Requirements:
[A] In the author interview, where does the author's partner live?
[B] Condense the paragraph of the author interview beginning "I’m working on the sequel" into two or three sentences that keep its main facts.
[C] Continue the author interview from its final line.

Quoted passage:
** START **
I’d like to say I was born a writer but that sounds terribly clichéd, doesn’t it? I’ve always written but the thought of trying to get published never actually entered my head, it was always for others whose writing was adored by the masses, then a switch went on in my head and I realised that they weren’t a special group of individuals, it wasn’t a closed club and anyone, even me, could push myself forward.
What are you working on at the moment?
I’m working on the sequel to The Biggest Lie. It is set in 2015 and most of the characters are living completely separate lives and no longer in contact with each other but the events of their past is unearthed by devious methods and we learn that certain things which happened in TBL were not what they seemed at the time. In the quest to find out what has become of the characters it backfires for some and causes distress when, really, it would have been better not to have delved into those old friendships, it would have been better to let them be. Secrets are revealed and some are still kept silently, in the past.
Do you plan your novels? How do you prepare?
I have notebooks, one for each book and one in my bag. I find that my plans are more often than not discarded as I write and the story decides its own twists and turns. Then the majority of my “plans” are set aside for another book…
What is the best thing about being a writer?
I can create lives, people and stories, and if I don’t like it I can go back and change it. The characters become so real – that sounds a worrying doesn’t it? All I know is that when I’m writing, either in my notebook or on my computer I fell I am doing what I was meant to be doing all my life.
What do you get up to when you're not writing?
I’d like to tell you that I fill my life with useful and energetic past times, but the truth is I don’t have any spare time. Maybe I should plan everything a bit better? My partner lives in the US and we speak each day on the phone for an hour or so, I work, my family love close by and the days just whizz by in a flash.
What advice would you give to anyone starting out?
If you feel it in your heart and soul then do it, and don’t listen to anyone who isn’t 100% behind you, always believe that if others can do it – so can you. Do your research well and once it is finished revise, edit, revise and slash those pointless sentences and words until you can’t bear to read your own book any more. But if it’s truly what you want, then give up.
If your book was made into a film, who would you want to play the main characters?
I would like Lynda Bellingham to play the older Lana - she’s great isn’t she, Lynda Bellingham? And George Clooney for the older Joe? No? Oh well, Ewan McGregor would make a perfect older Joe.
The younger versions; perhaps Lily Allen for Lana, she’s got the attitude - I’m sure she’d be good at acting – and I’m sure make-up could knock the years off Ewan.
I received an email from a lady who had read my book and she said she could see it being made in to a film “…with the likes of Meryl Streep and Alec Baldwin, or others of their ilk…”
Tell us about your current book.
** END **
Dataset excerpts:
** START **
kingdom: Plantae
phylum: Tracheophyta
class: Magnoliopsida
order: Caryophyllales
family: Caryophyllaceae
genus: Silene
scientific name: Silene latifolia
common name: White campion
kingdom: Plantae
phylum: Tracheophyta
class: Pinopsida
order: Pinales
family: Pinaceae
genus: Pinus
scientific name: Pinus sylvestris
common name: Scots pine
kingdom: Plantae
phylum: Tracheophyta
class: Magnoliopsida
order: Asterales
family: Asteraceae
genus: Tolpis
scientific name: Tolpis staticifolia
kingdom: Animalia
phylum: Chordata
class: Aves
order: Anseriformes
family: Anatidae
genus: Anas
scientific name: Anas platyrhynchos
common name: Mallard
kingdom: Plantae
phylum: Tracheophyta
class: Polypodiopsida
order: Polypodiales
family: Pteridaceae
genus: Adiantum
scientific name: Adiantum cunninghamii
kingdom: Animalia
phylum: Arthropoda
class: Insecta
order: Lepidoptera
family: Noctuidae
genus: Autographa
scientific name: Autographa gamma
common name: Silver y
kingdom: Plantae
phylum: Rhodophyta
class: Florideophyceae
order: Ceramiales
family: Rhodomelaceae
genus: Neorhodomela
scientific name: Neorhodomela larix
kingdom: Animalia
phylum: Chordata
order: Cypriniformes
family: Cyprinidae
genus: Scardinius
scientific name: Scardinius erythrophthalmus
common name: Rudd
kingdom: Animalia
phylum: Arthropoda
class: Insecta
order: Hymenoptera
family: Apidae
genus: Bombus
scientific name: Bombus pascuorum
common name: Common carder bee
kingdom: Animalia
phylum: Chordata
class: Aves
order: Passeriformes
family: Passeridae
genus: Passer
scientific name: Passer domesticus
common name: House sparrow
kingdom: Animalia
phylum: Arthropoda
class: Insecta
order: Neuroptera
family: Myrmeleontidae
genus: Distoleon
** END **
Outputs in order:
[A] The author's partner lives in the US.

[B] The author is writing the sequel to The Biggest Lie. It is set in 2015, when most of the characters lead separate lives and are out of touch, until devious methods unearth their past and show that certain events in the first book were not what they seemed. The search for what became of the characters backfires for some and causes distress, and while some secrets are revealed, others remain kept in the past.

[C]
The Biggest Lie. This is the tale of Lana Milton’s life from the age of 23 to 60, it tells the story of friendships, death, love and moving on. How a 23 year old still has so much growing up to do, it shows how easy situations can turn your life around in an instant. I wanted the story to come across to show that even when you’re older, when you think that your world is comfy and this is how it will be from now on you can be shaken out of that comfort zone and thrown into a new adventure which takes over your life and gives you a brand new start – no matter what your age is. No-one is ever too old for fate to come knocking.
Tell us how you settled on the title.
It was an easy decision, as Lana told a huge lie, she didn’t even plan it, it just came out in a telephone call, it was something for her to say to get a situation across but that one sentence changed the course of her life and that of others too.
What do you enjoy about being a writer?
I’m not sure what it is but it does something to me, when I’m writing I am aware that I am doing something which makes my soul feel perfectly at home, and it’s where I want to be.
What are you reading at the moment?
One Amazing Thing by Chitra Banerjee Divakaruni, it’s the tale of nine very different people who are trapped inside the US Consulate after an earthquake, they have to pull together to survive and through the book you get to know each character and the life which has led them to where they are at that moment. I’m reading this in paperback.
Waiting in the wings of my Kindle is The Goldfinch by Donna Tartt.
Can you share a school memory with us?
I was born in York and went to a catholic school, a convent. My English teacher was called Sister Margaret Mary, she loved literature. The Hobbit was one of the books we had to read but she insisted on reading it aloud to us because she loved taking on the characters and their voices so much. I told her that I wanted to be a writer and she told me then that is what I should do. It took a hell of a long time didn’t it? When the Harry Potter books came out I thought about Sister Margaret Mary, I knew she would love them. A few years ago there was a documentary on TV, my school had been turned in to a museum and the nuns were living next door, they went to interview them and there was Sister Margaret Mary sat in a chair holding a copy of Harry Potter, I whooped and I yelled at the TV!
And Just for fun can I ask you these quickies?
Sweet or sour? Sweet
City or Countryside? Countryside (actually I’d prefer seaside…Pacific facing…)
Icecream or Sorbet? Ice cream, vanilla
Tea or Coffee? Coffee
Fact or Fiction? Fiction
Facebook or Twitter? Facebook
Dogs or Cats? Can’t comment (All animals)
eReader or paperback? Paperback
Summer or Winter? Winter
Concert or theatre? Theatre
The Hague, Holland 1976
After a procession of hapless relationships, 23 year-old Lana Milton finds herself recklessly falling for a man who should be out of bounds, but despite fighting with her emotions the affair begins, an affair which can only cause pain and heartache; not only to Lana but - more importantly - to the innocent party.
Coming face to face with the one person she is hurting the most, Lana has to make a decision which breaks her heart. She knows that she is the only one to make the choice, something she can only do by lying, a lie which betrays the truth. Lana’s distortion of the truth closes the door on the only real love she has known.
In life’s ups and downs even her best friend Tess, is not what she seems. Tess turns on her, leaving her and their friendship in tatters.
From Holland, Lana moves on to a new start in London where she meets rich, tormented Howard Marshall. Howard is frustratingly aware that his love for Lana is not reciprocated. Slowly, over-time his attempts to control her with his furtive mind-games and calculated derisory tactics only serve to curtail the chance of her ever loving him back in return.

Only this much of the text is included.